■ **Exercise description**
Please extract, word for word, the part of the research Q&A below that opens with the words containing "Excellent question! Every" and closes with "collaborations are born.".

■ **Selected excerpt**
* * * *

Monday, November 24, 2014

How do scientists from around the world collaborate? What do these collaborations look like?


Excellent question! Every collaboration is different. In our collaboration, we have bi-weekly meetings in which we bring up any issues that we are having. While we aren't all physically in a single location, we talk and present over the internet using conferencing software. At each meeting, a different sub-group presents. During these presentations, other group members will ask questions and offer suggestions for improving work and making heads or tails of confusing data. In our research group, too, we have weekly group meetings where we talk about what is going on in the lab and group members also present both on things that they are working on and things that might be interesting to the group (such as new or relevant research reports). For some collaborations, researchers will travel to physically meet with each other and discuss research. This is how many collaborations are born.

An important part of being a researcher is presenting work at conferences. At conferences, people come in often from all over the world to talk about their work and learn about what other researchers are doing.

Tuesday, November 18, 2014

I hear about silicon solar cells, but I have also heard mention of CdTe cells. I know that you work on CZTS and I've also heard mention of a crazy thing called CIGS. What does all this mean?

* * * *

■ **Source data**
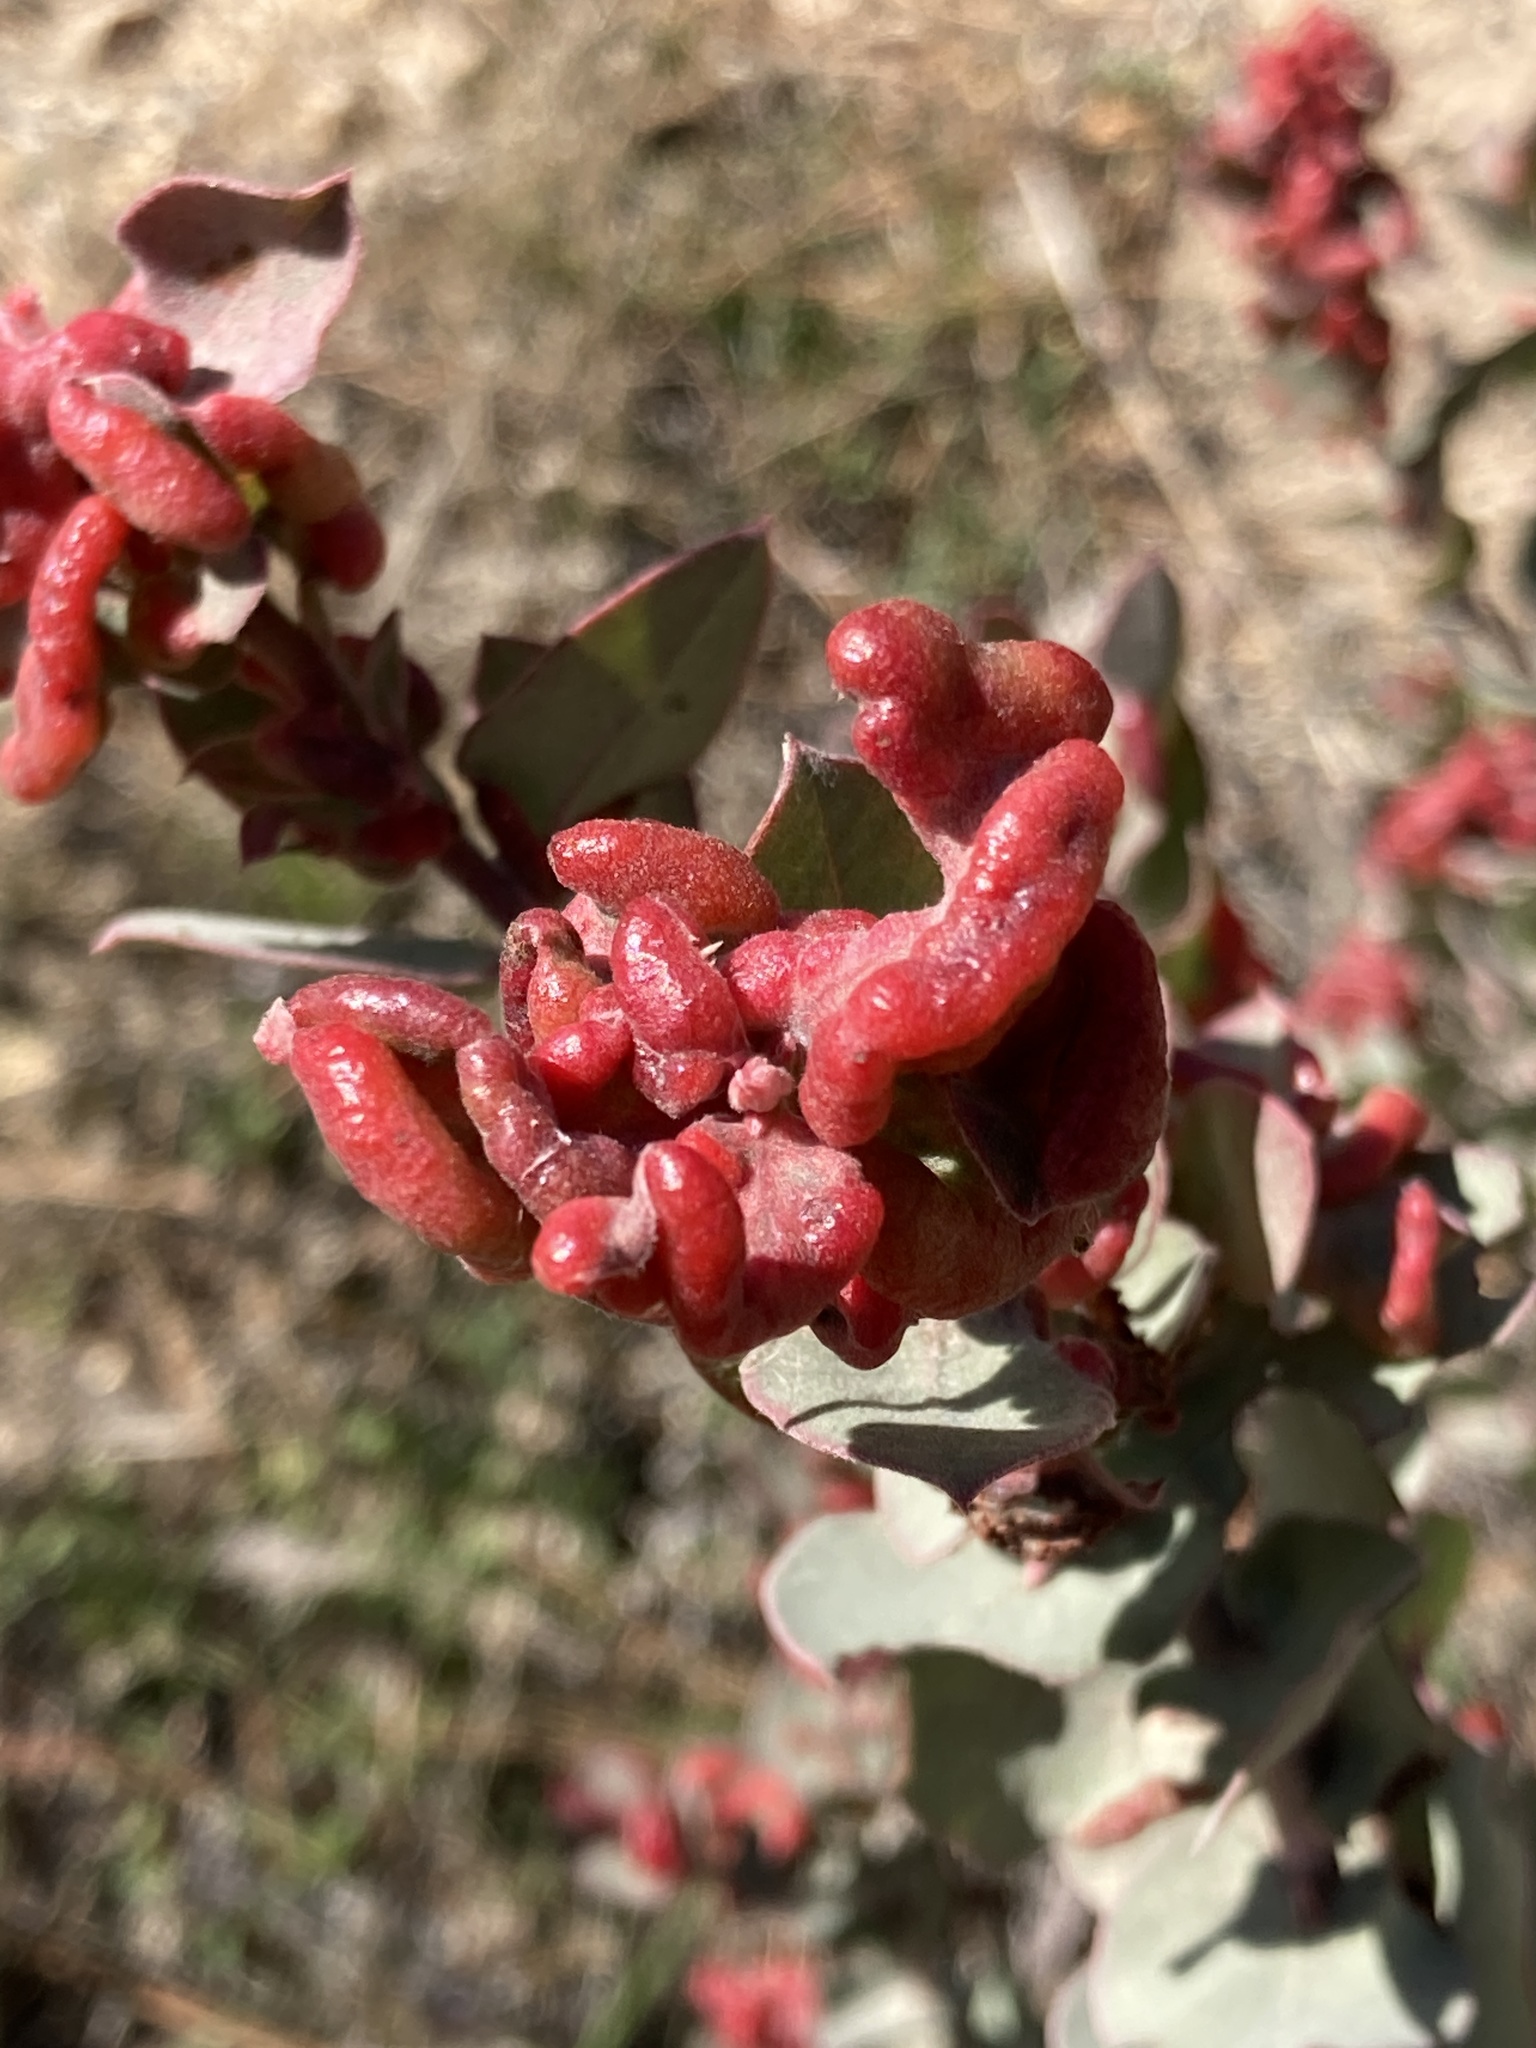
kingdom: Animalia
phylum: Arthropoda
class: Insecta
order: Hemiptera
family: Aphididae
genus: Tamalia
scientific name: Tamalia coweni
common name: Manzanita leafgall aphid
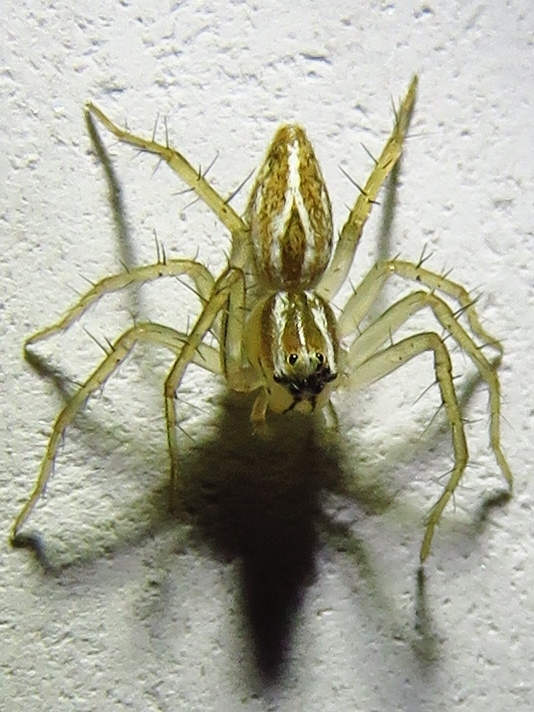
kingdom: Animalia
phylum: Arthropoda
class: Arachnida
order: Araneae
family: Oxyopidae
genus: Oxyopes
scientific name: Oxyopes salticus
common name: Lynx spiders
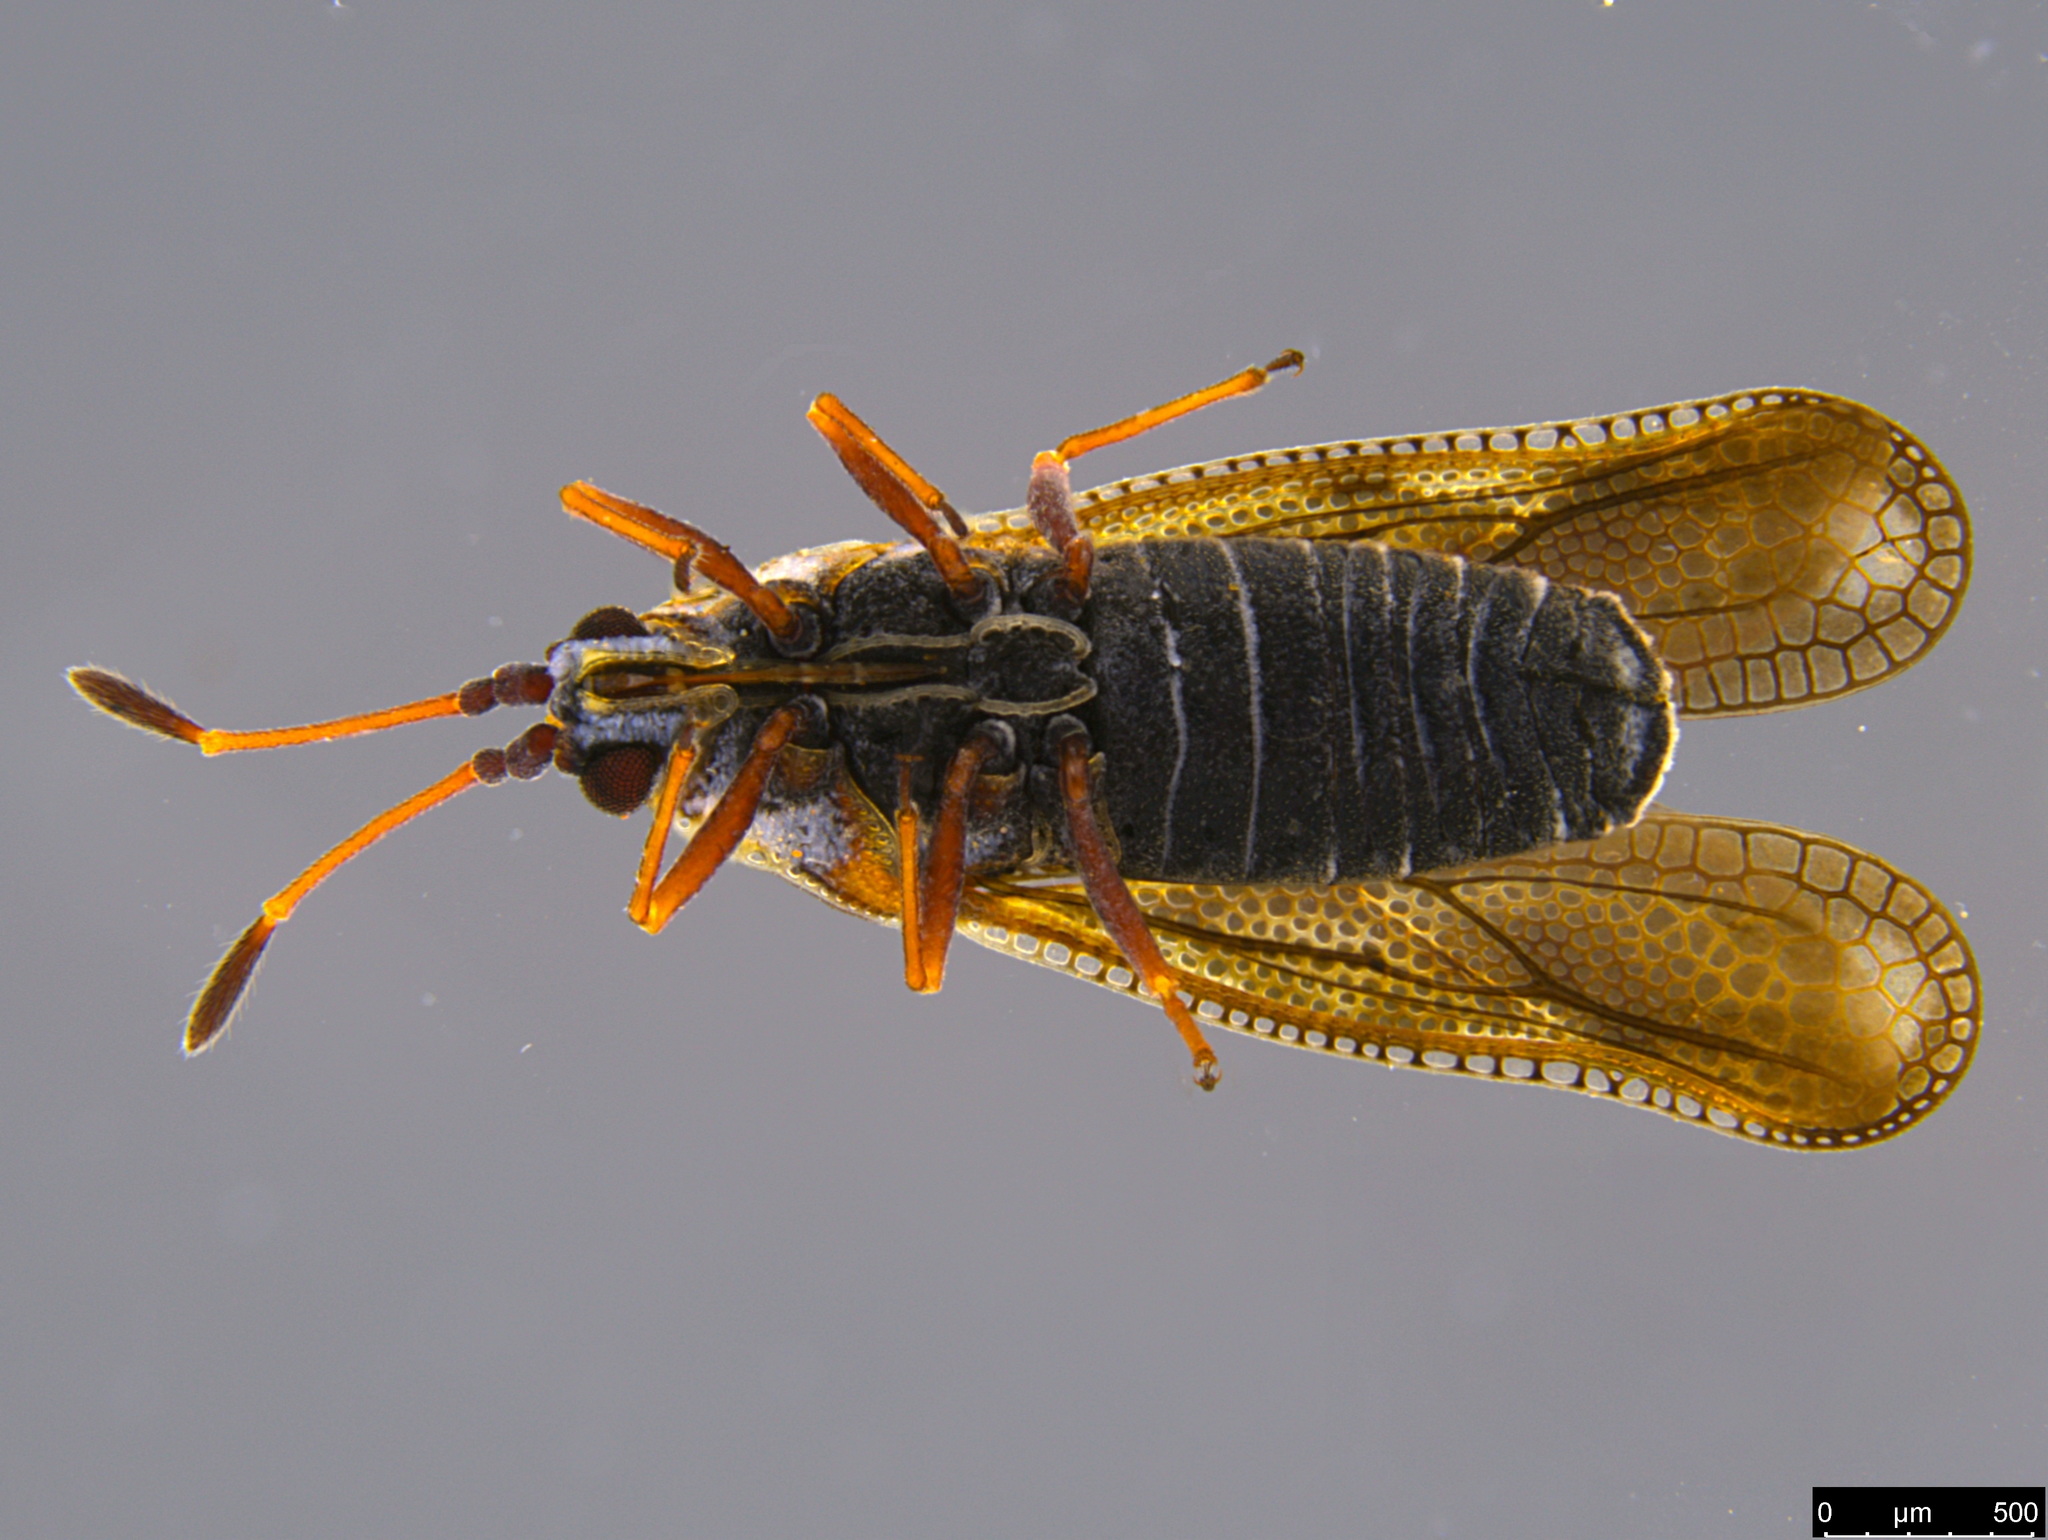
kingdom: Animalia
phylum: Arthropoda
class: Insecta
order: Hemiptera
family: Tingidae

* * * *

■ **Reply**
Excellent question! Every collaboration is different. In our collaboration, we have bi-weekly meetings in which we bring up any issues that we are having. While we aren't all physically in a single location, we talk and present over the internet using conferencing software. At each meeting, a different sub-group presents. During these presentations, other group members will ask questions and offer suggestions for improving work and making heads or tails of confusing data. In our research group, too, we have weekly group meetings where we talk about what is going on in the lab and group members also present both on things that they are working on and things that might be interesting to the group (such as new or relevant research reports). For some collaborations, researchers will travel to physically meet with each other and discuss research. This is how many collaborations are born.